3502 - Yine Ebu Davud'da
Ebu Sa'id radiyallahu anh'tan kaydedilen bir rivayette denir ki:
"Resulullah aleyhissalatu vesselam bir koyunu beceriksizce yuzmekte olan
bir koleye ugramisti. Ona:
"Cekil de sana
gostereyim!" dedi. Derhal elini deri ile et arasina soktu. Elini, butun
kolu koltuga kadar derinin altinda kalacak sekilde ilerletti. Sonra gidip
abdest almadi halka namaz kildirdi.."
Bir rivayette, "Yani
suya degmedi" ziyadesi vardir.
Ebu Davud, Taharet 73,
(185).
DERILER
3503 - Mersed Ibnu Abdillah
el-Yezni anlatiyor: "Ibnu Ya'le es-Seba'i'nin uzerinde bir kurk gordum ve
elimle dokundum. Bana:
"Kurke niye elini
degdin?'' dedi. Ben bu hususta Ibnu Abbas radiyallahu anhuma'ya sordum ve dedim
ki: "Biz Magrib'te yasiyoruz. Bizimle birlikte Berberiler ve Mecusiler de
var. Onlar bize kestikleri koyunu getiriyorlar. Kestiklerini yemiyoruz. Bize,
icerisine ic yagi konmus deriden mamul dagarcik getiriyorlar (bunu kabul edelim
mi)?" Ibnu Abbas cevaben dedi ki:
"Bundan biz de
Resulullah aleyhissalatu vesselam'a sormustuk:
"Derinin debbaglanmasi
onun temizligidir'' buyurdular.''
Muslim, Hayz 106, (366); Muvatta,
Sayd 17, (2, 498); Ebu Davud, Libas 41, (4123); Tirmizi, Libas 7, (1723);
Nesai, Fera' ve'l-Atire 9, (7, 173).
Nesai'nin bir rivayetinde
soyle gelmistir: "Onlarin, icerisinde sut ve su bulunan kirbalari (deriden
mamul su kaplari) var...'' gerisi yukaridaki gibi.
3504 - Ibnu Abbas
radiyallahu anhuma anlatiyor: "Resulullah aleyhissalatu vesselam, olmus
(ve terdekilmis) bir koyuna rastlamisti.
"Bunun derisinden
faydalanmiyor musunuz?'' buyurdular. Oradakiler:
"Ama bu meytedir
(lesdir, istifadesi caiz degildir)'' dediler. Aleyhissalatu vesselam:
"Meytenin yenmesi
haramdir!'' buyurdular.''
Bir baska rivayette:
"Bunun derisini alip, debbaglayarak istifade etmiyor musunuz?'' demistir.

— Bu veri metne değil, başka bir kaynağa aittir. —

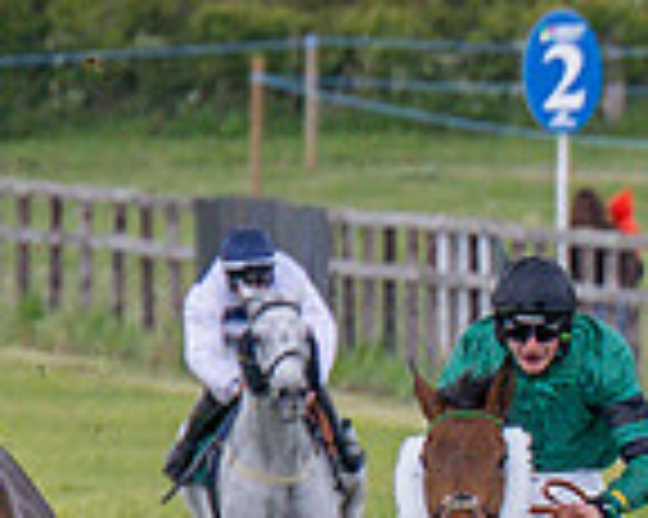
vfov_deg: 0.7
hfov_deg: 0.8
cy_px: 725
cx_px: -1270
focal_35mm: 2302
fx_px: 44119
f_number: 4
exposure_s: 1/1600
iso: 400
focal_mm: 175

Buhari, Buyu 101, Zekat 61,
Zebaih 30; Muslim, Hayz 100, 103, 104, (363, 364, 365); Muvatta, Sayd 16, (2,
98); Ebu Davud, Libas 41, (4120, 4121); Tirmizi, Libas 7, (1727); Nesai, Fera'
ve'l-Atire 9, (7, 171, 172).
3505 - Hz. Aise radiyallahu
anha anlatiyor: "Resulullah aleyhissalatu vesselam'a meytenin zekatindan
(kendiliginden olen hayvanin derisinin nasil temiz kilinacagindan) sorulmustu.
"Meytenin zekati
(temiz kilinmasi) onun debbaglanmasidir" diye cevap verdi.''
Muvatta, Sayd 18, (2, 498);
Ebu Davud, Libas 41, (4124); Nesai, Fera' ve'l-Atire 9, (7, 174).
3506 - Sevde Bintu Zeme'a
radiyallahu anha anlatiyor: "Bizim bir koyunumuz oldu. Derisini
debbagladik. Sonra eskiyinceye kadar icerisinde nebiz yaptik."
Buhari, Eyman 21; Nesai,
Fera' ve'I-Atire 9, (7, 173).
3507 - Abdullah Ibnu Useym
radiyallahu anh anlatiyor: "Resulullah aleyhissalatu vesselam, olumunden
bir ay once Cuheyne kabilesine soyle yazdi:
"Meytenin ne deri ne
de sinirinden istifade etmeyin."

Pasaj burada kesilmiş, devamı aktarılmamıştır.